Task details:
Copy out the data in full and exactly, passing over the pictures.
==========
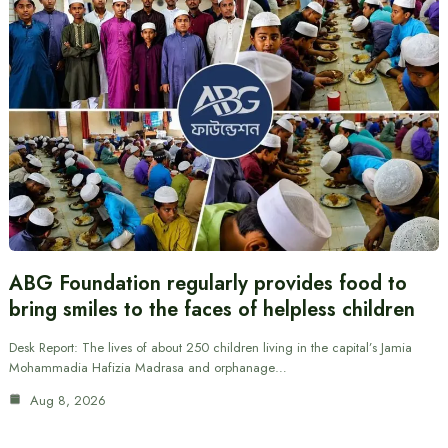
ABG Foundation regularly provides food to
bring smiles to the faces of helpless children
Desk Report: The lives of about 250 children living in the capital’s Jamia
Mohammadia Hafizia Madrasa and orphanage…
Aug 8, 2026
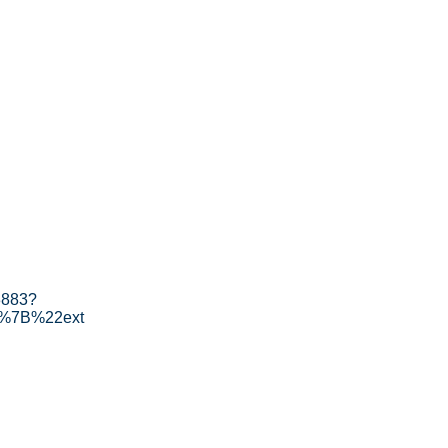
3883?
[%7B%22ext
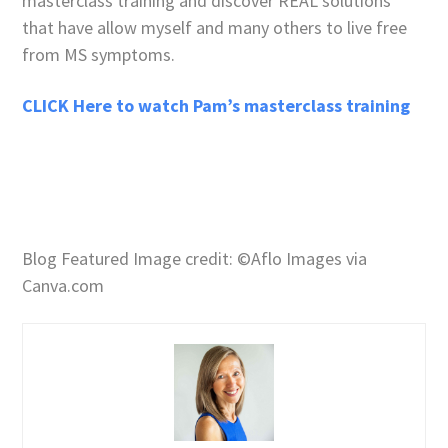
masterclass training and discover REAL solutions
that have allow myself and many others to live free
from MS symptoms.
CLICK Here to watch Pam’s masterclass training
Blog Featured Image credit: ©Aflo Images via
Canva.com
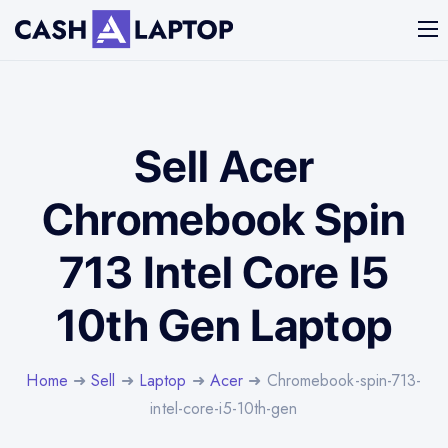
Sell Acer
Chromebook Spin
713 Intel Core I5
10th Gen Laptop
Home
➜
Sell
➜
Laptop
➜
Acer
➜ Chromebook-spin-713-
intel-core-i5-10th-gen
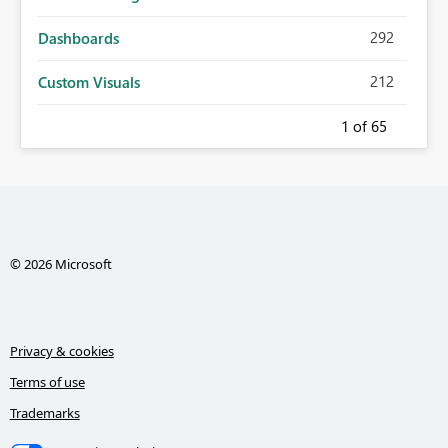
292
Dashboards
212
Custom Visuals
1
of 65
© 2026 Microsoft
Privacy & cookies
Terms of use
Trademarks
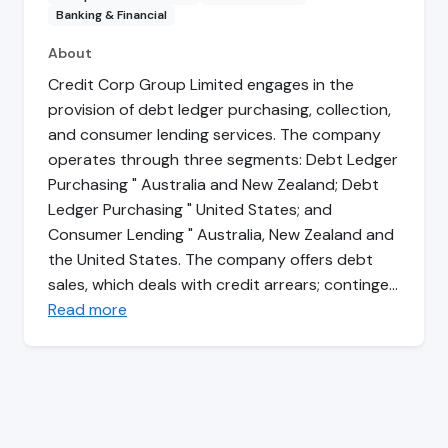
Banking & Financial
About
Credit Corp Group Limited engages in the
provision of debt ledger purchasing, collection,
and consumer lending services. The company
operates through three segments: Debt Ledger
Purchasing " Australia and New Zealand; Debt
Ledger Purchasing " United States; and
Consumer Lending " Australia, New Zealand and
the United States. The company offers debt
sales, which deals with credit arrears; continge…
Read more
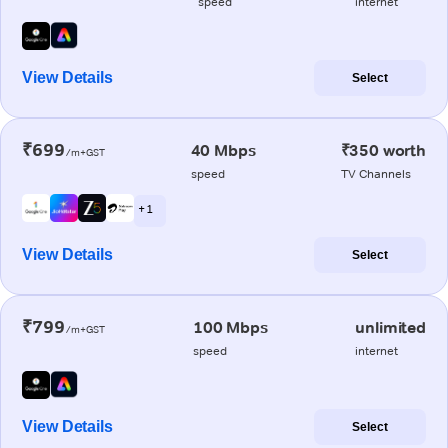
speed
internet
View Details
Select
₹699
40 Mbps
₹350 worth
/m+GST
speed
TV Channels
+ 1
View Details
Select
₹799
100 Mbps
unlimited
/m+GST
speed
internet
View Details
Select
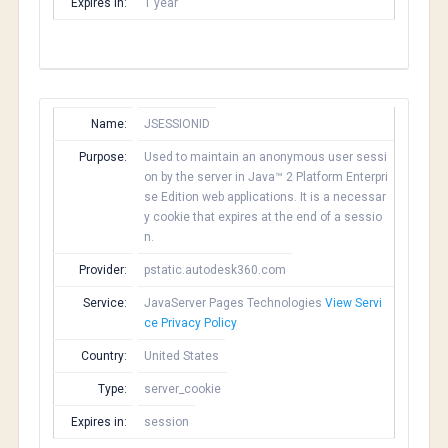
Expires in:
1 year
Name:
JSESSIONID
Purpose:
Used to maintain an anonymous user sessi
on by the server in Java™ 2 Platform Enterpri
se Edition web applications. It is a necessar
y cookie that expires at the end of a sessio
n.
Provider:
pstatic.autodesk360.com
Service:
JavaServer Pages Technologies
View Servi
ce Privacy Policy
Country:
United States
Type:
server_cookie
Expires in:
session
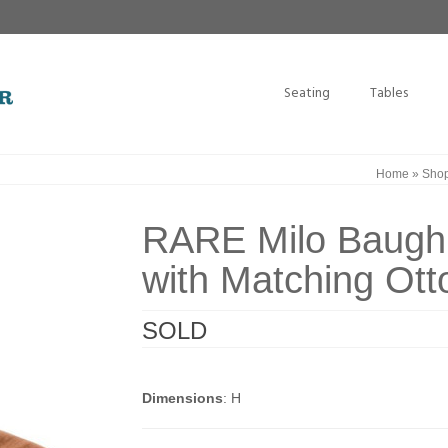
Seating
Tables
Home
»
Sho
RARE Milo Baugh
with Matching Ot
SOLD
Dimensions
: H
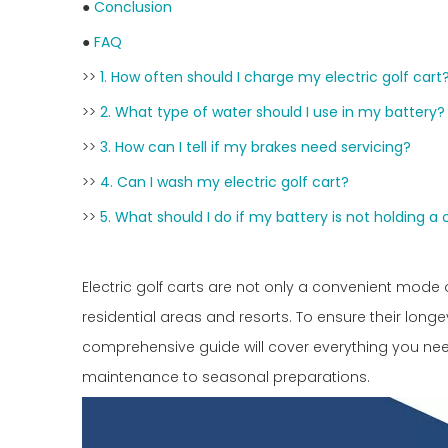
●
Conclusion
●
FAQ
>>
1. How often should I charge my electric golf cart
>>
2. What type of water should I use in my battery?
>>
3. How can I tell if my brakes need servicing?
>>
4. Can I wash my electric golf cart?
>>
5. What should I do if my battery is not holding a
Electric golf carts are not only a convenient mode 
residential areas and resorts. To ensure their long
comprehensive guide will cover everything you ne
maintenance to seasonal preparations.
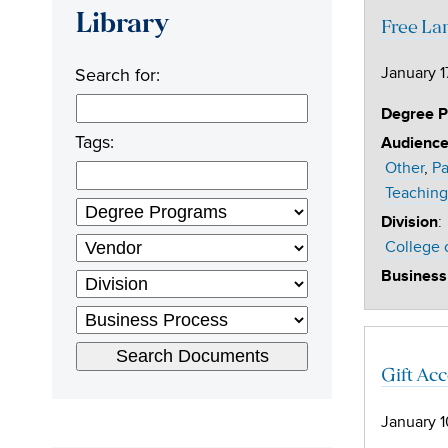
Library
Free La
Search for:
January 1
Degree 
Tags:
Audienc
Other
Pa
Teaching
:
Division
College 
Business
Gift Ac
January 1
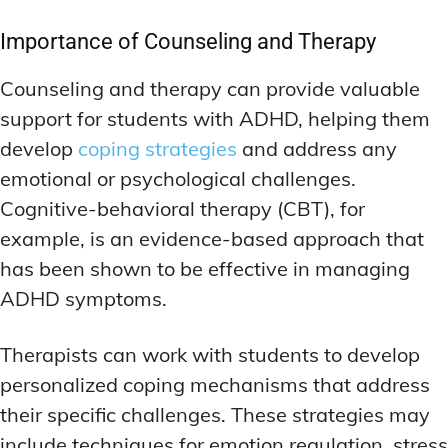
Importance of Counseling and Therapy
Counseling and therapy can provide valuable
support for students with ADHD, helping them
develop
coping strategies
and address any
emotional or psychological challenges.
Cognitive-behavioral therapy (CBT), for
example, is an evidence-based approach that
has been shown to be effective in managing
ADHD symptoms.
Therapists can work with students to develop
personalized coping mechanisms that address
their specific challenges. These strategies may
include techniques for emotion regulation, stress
==========
Problem solution:
ABG Foundation regularly provides food to
bring smiles to the faces of helpless children
Desk Report: The lives of about 250 children living in the capital’s Jamia
Mohammadia Hafizia Madrasa and orphanage…
Aug 8, 2026
3883?
[%7B%22ext
masterclass training and discover REAL solutions
that have allow myself and many others to live free
from MS symptoms.
CLICK Here to watch Pam’s masterclass training
Blog Featured Image credit: ©Aflo Images via
Canva.com
Sell Acer
Chromebook Spin
713 Intel Core I5
10th Gen Laptop
Home
➜
Sell
➜
Laptop
➜
Acer
➜ Chromebook-spin-713-
intel-core-i5-10th-gen
292
Dashboards
212
Custom Visuals
1
of 65
© 2026 Microsoft
Privacy & cookies
Terms of use
Trademarks
Banking & Financial
About
Credit Corp Group Limited engages in the
provision of debt ledger purchasing, collection,
and consumer lending services. The company
operates through three segments: Debt Ledger
Purchasing " Australia and New Zealand; Debt
Ledger Purchasing " United States; and
Consumer Lending " Australia, New Zealand and
the United States. The company offers debt
sales, which deals with credit arrears; continge…
Read more
speed
internet
View Details
Select
₹699
40 Mbps
₹350 worth
/m+GST
speed
TV Channels
+ 1
View Details
Select
₹799
100 Mbps
unlimited
/m+GST
speed
internet
View Details
Select
Expires in:
1 year
Name:
JSESSIONID
Purpose:
Used to maintain an anonymous user sessi
on by the server in Java™ 2 Platform Enterpri
se Edition web applications. It is a necessar
y cookie that expires at the end of a sessio
n.
Provider:
pstatic.autodesk360.com
Service:
JavaServer Pages Technologies
View Servi
ce Privacy Policy
Country:
United States
Type:
server_cookie
Expires in:
session
Seating
Tables
Home
»
Sho
RARE Milo Baugh
with Matching Ot
SOLD
Dimensions
: H
●
Conclusion
●
FAQ
>>
1. How often should I charge my electric golf cart
>>
2. What type of water should I use in my battery?
>>
3. How can I tell if my brakes need servicing?
>>
4. Can I wash my electric golf cart?
>>
5. What should I do if my battery is not holding a
Electric golf carts are not only a convenient mode 
residential areas and resorts. To ensure their long
comprehensive guide will cover everything you ne
maintenance to seasonal preparations.
Library
Free La
Search for:
January 1
Degree 
Tags:
Audienc
Other
Pa
Teaching
:
Division
College 
Business
Gift Ac
January 1
Importance of Counseling and Therapy
Counseling and therapy can provide valuable
support for students with ADHD, helping them
develop
coping strategies
and address any
emotional or psychological challenges.
Cognitive-behavioral therapy (CBT), for
example, is an evidence-based approach that
has been shown to be effective in managing
ADHD symptoms.
Therapists can work with students to develop
personalized coping mechanisms that address
their specific challenges. These strategies may
include techniques for emotion regulation, stress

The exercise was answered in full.